The committee approved adding $165 to the allocation to the Round Hill Volunteer Fire Company and $377 to the Banksville Volunteer Fire Company. In both cases, it was a 0.25% increase in their budgets.

“It’s not a lot of money but that’s the principle,” Tarkington said, noting that she wants to see more use of the city’s volunteer firefighters.

Arora praised Fire Chief Joseph McHugh for committing to using volunteers, but Erickson and Moriarty argued that overtime money would be needed.

“The fire department has (already) followed up with a spreadsheet and analysis of their overtime needs,” Erickson said. “Given their current vacancies and accumulated vacation time and the need to cover those vacation days as well as training, I think they are asking for what they need.”

Another addition to the budget was $75,000 for the Planning and Zoning Department to do a “comprehensive” study involving all necessary municipal departments on downtown traffic and parking.

The motion was put forward by Moriarty, who said the previous planning and zoning study had not been updated for some time and was needed with all the proposed town center improvements, for potential works at the Horseneck and Island Beach parking lots and for the Greenwich Avenue intersection. improvements.

“There is also a lot of potential development in the area that is planned,” Moriarty said. “I think we’ve heard from department heads that they would welcome a much more comprehensive study than has been done in the past.”
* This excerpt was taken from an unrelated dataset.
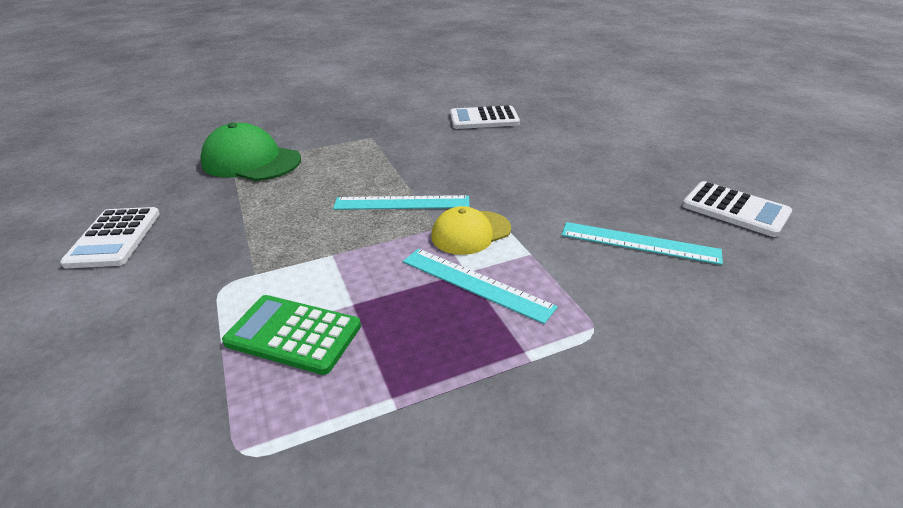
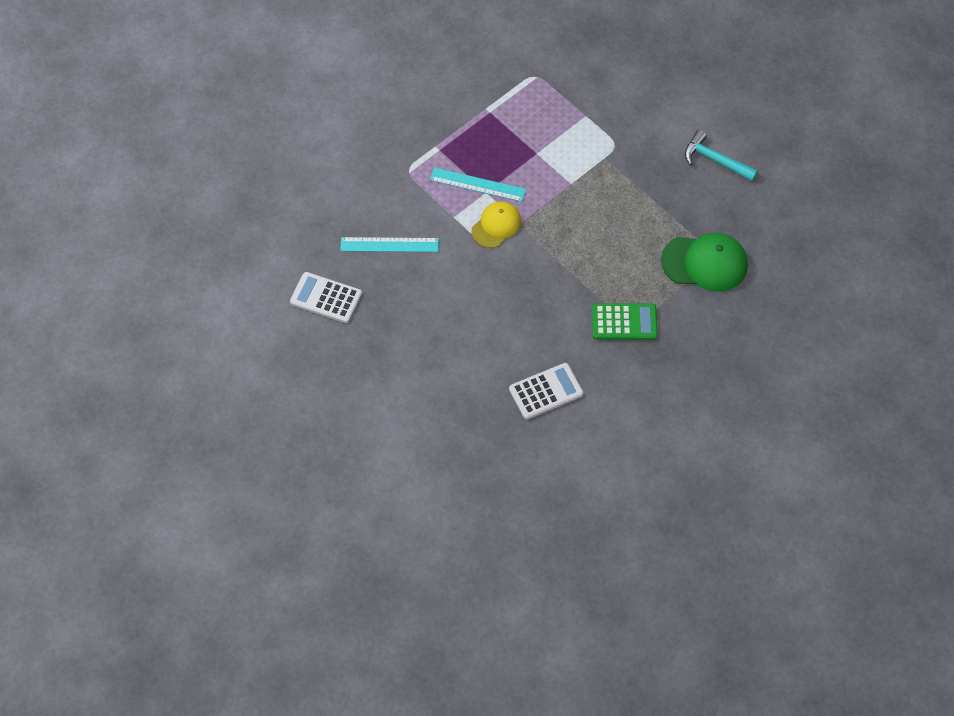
camera: 160 degrees right, 25 degrees up
white calculator [60,207,160,268] -> turquoise hammer [685,130,758,181]
green calculator [222,295,361,375] -> green calculator moved to [592,303,658,340]
turquoise ruler [333,195,470,210] -> none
Originally the motion was for $100,000 for a study to be carried out in the coach’s first office, but Tarkington said she felt the appropriate department was planning and zoning. She also said she believed a study should cost no more than $50,000.

“Sometimes we spend money to save money, so I will support that,” Tarkington said.

Moriarty agreed to have more information for the full BET when he holds his vote later in the month. Arora abstained in the vote, which passed 3-0, but left the door open for her support ahead of the full BET when she heard more about the scope of the study, she said. declared.

“We need to have a good idea of ​​exactly what we’re asking for and where it fits.” Arora said. “For the questions of how much and where, we need to do some extra homework on this.”